* _DOCUMENT SECTION_:
= Beginning of Section =

    <https://public.kitware.com/pipermail/rtk-users/2017-July/010470.html>,
    but the email doesn't display correctly, so I'm copy-pasting it
    below between <<<<<< >>>>>>>.

    - use conjugate gradient instead, removing the lambda and
    increasing the number of iterations (at least 30). CG requires
    more iterations, but each iteration is shorter, and it can run
    fully on GPU (switch --cudacg on if your GPU has enough memory,
    off otherwise).

    Please keep us posted with the results of your experiments,

    Cyril

    <<<<<<

    Hi Lotte,


    I'm on vacation, with very limited access to the Internet, so I
    can't look at your SIRT result, but I can answer your question on
    SART, SIRT and CG : all of those (as well as ART, and another
    method called OS-SART) minimize the same cost function, which only
    consists of a least-squares data-attachment term, i.e. || R f - p
    ||^2, with f the sought volume, p the projections and R the
    forward projection, but with different algorithms :
    - SIRT does a simple gradient descent. Since the gradient of the
    cost function is 2 R* ( R f - p ), with R* the transpose of R,
    i.e. the back projection, this means that at each iteration, the
    algorithm needs one forward and one back projection from ALL
    angles, and one "update" of the volume
    - ART, SART and OS-SART all use the same strategy: they split the
    cost function into smaller bits (individual rays for ART,
    individual projections for SART, sets of several projections for
    OS-SART, so ART splits the most, and SART the least), and
    alternately minimize the cost for each bit. We count one iteration
    when each of the smaller bits has triggered an "update" of the
    volume. This means that, per iteration, the smaller you split, the
    more updates of the volume the algorithm performs, so the faster
    (in terms of number of iterations) you get to convergence.

= End of Section =

* _DATA RECORDS_:
= Beginning of Section =

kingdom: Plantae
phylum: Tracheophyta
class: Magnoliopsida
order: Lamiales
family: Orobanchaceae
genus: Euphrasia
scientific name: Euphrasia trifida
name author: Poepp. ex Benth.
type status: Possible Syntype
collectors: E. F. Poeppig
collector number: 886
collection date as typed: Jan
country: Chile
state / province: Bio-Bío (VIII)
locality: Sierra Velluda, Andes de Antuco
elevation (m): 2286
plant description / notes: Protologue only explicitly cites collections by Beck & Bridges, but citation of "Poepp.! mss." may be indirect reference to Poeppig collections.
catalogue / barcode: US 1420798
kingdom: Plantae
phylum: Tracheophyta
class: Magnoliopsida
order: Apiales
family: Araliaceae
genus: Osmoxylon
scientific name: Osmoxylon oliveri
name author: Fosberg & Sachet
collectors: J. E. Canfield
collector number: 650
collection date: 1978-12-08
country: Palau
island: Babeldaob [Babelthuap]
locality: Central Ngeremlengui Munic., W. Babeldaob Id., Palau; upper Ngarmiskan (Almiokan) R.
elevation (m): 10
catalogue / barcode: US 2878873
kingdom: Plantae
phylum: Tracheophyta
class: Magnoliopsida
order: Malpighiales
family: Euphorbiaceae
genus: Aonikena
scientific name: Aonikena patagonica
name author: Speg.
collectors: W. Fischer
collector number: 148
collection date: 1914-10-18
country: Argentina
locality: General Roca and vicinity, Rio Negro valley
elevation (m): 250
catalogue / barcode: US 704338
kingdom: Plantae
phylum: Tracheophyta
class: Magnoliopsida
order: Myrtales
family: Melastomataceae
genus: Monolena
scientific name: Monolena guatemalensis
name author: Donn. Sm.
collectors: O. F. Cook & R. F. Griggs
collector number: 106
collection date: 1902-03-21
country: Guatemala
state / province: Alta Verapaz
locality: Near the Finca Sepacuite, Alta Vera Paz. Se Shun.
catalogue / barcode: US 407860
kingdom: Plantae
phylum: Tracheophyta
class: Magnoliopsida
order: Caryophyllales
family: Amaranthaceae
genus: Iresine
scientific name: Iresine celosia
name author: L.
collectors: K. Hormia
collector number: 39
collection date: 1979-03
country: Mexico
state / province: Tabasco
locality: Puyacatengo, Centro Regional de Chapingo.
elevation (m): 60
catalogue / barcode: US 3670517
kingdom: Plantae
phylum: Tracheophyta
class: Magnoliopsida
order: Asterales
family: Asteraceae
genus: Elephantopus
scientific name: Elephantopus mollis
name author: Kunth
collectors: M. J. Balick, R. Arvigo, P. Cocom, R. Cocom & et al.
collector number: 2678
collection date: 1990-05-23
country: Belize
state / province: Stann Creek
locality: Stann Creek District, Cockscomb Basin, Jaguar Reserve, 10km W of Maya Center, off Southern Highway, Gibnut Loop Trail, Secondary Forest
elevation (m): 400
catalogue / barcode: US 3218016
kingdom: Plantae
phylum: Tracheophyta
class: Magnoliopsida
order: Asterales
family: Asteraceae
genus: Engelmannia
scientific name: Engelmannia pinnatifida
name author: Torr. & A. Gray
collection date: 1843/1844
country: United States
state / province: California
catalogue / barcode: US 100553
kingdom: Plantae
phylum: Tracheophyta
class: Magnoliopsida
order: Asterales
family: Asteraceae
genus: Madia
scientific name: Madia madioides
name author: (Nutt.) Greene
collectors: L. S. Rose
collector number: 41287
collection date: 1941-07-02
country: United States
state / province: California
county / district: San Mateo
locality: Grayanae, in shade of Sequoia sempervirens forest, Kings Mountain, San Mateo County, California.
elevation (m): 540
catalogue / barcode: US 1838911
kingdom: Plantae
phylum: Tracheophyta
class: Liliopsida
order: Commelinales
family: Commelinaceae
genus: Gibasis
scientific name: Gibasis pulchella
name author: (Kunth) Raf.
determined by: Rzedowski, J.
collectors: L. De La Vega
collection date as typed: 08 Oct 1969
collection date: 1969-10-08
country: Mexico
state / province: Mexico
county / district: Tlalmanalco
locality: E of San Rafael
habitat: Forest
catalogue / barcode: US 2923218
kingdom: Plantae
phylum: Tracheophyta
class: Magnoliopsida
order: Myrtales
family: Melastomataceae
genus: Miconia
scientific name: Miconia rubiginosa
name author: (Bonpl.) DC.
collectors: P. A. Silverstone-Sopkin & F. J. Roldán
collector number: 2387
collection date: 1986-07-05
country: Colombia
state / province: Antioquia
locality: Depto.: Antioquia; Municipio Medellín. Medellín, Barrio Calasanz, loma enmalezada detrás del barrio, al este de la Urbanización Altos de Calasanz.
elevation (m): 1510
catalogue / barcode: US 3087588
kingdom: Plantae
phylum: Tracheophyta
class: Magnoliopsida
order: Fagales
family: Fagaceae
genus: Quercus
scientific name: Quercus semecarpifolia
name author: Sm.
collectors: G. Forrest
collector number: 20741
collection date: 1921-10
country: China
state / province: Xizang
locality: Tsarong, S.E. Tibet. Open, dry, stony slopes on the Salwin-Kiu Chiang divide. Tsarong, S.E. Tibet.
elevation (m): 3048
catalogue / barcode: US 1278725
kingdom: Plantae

= End of Section =

* _ASSIGNED TASK_:
Return the email excerpt about SART, SIRT and conjugate gradient above in full, with no changes.

* _REPLY TO THE TASK_:
    <https://public.kitware.com/pipermail/rtk-users/2017-July/010470.html>,
    but the email doesn't display correctly, so I'm copy-pasting it
    below between <<<<<< >>>>>>>.

    - use conjugate gradient instead, removing the lambda and
    increasing the number of iterations (at least 30). CG requires
    more iterations, but each iteration is shorter, and it can run
    fully on GPU (switch --cudacg on if your GPU has enough memory,
    off otherwise).

    Please keep us posted with the results of your experiments,

    Cyril

    <<<<<<

    Hi Lotte,


    I'm on vacation, with very limited access to the Internet, so I
    can't look at your SIRT result, but I can answer your question on
    SART, SIRT and CG : all of those (as well as ART, and another
    method called OS-SART) minimize the same cost function, which only
    consists of a least-squares data-attachment term, i.e. || R f - p
    ||^2, with f the sought volume, p the projections and R the
    forward projection, but with different algorithms :
    - SIRT does a simple gradient descent. Since the gradient of the
    cost function is 2 R* ( R f - p ), with R* the transpose of R,
    i.e. the back projection, this means that at each iteration, the
    algorithm needs one forward and one back projection from ALL
    angles, and one "update" of the volume
    - ART, SART and OS-SART all use the same strategy: they split the
    cost function into smaller bits (individual rays for ART,
    individual projections for SART, sets of several projections for
    OS-SART, so ART splits the most, and SART the least), and
    alternately minimize the cost for each bit. We count one iteration
    when each of the smaller bits has triggered an "update" of the
    volume. This means that, per iteration, the smaller you split, the
    more updates of the volume the algorithm performs, so the faster
    (in terms of number of iterations) you get to convergence.